- _Work item_
Please return only the lines from the one holding "Page size: 2001x1125." through the one holding "List each element's", exactly as they appear in the records below, both ends included.

===== Records supplied

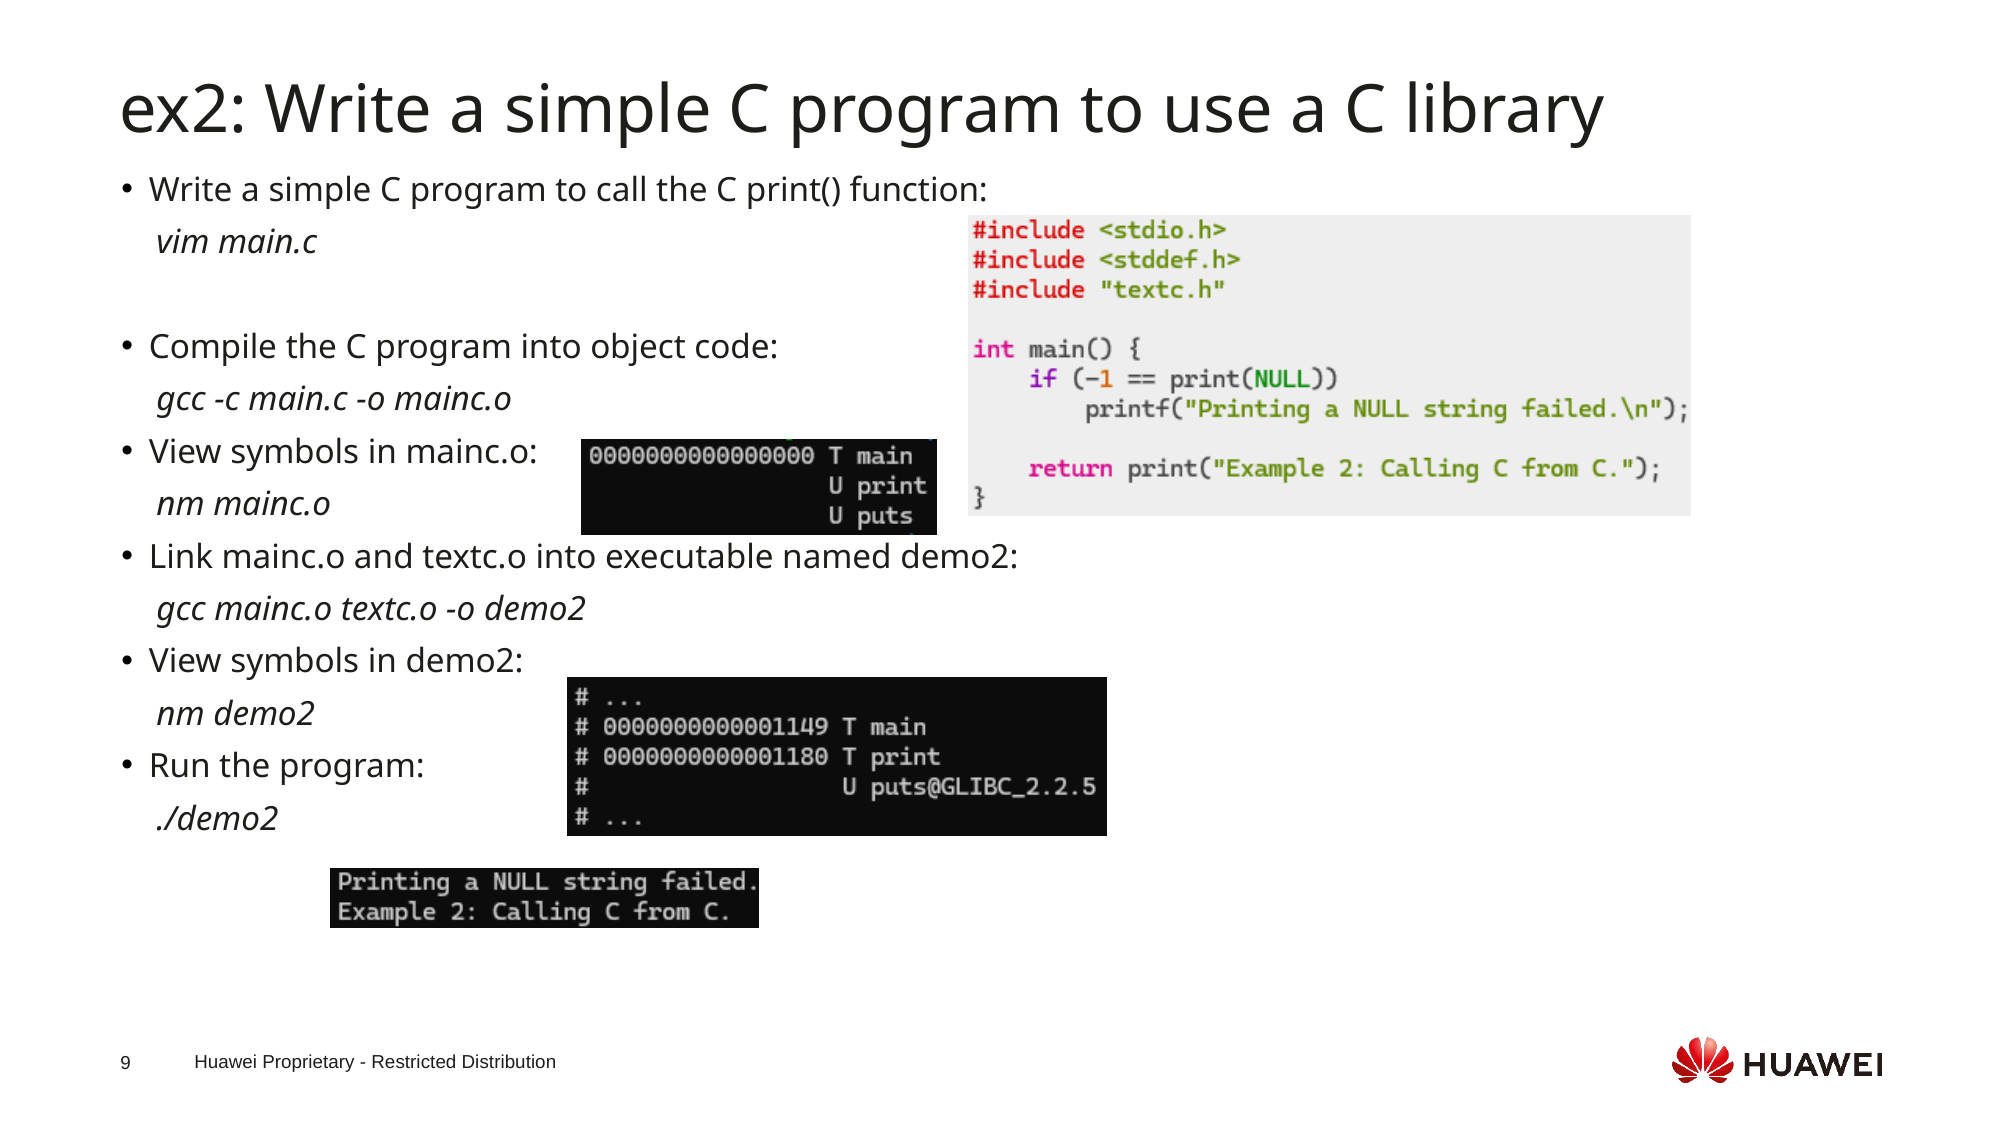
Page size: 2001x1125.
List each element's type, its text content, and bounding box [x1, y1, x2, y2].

==========
===== Records supplied

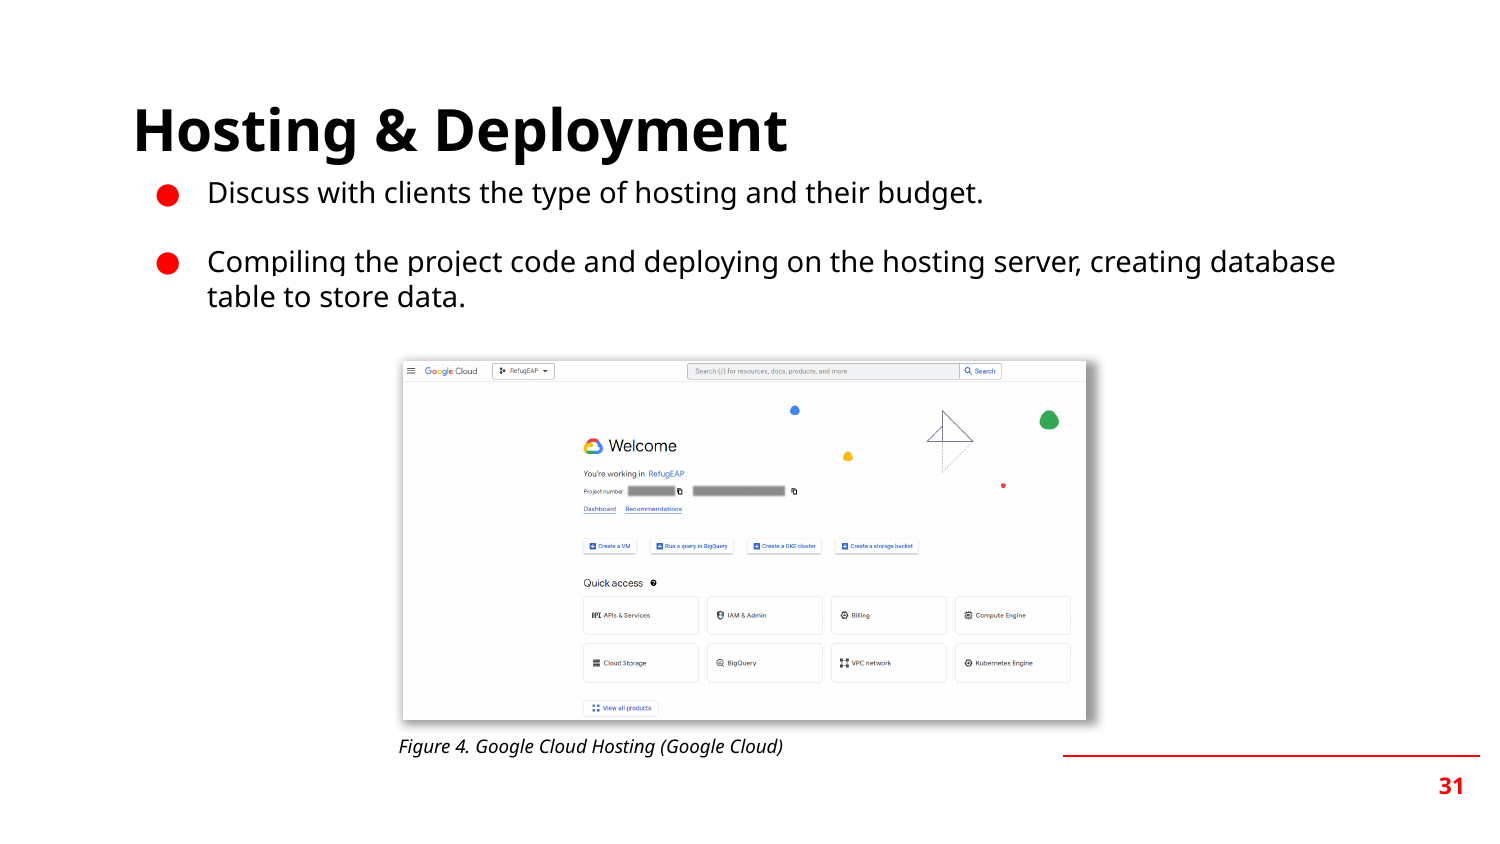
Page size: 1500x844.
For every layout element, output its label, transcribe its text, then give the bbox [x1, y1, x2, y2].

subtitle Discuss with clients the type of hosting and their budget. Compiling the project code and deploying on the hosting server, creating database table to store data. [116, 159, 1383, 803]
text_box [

==========

- _Written solution_
Page size: 2001x1125.
List each element's type, its text content, and bounding box [x1, y1, x2, y2].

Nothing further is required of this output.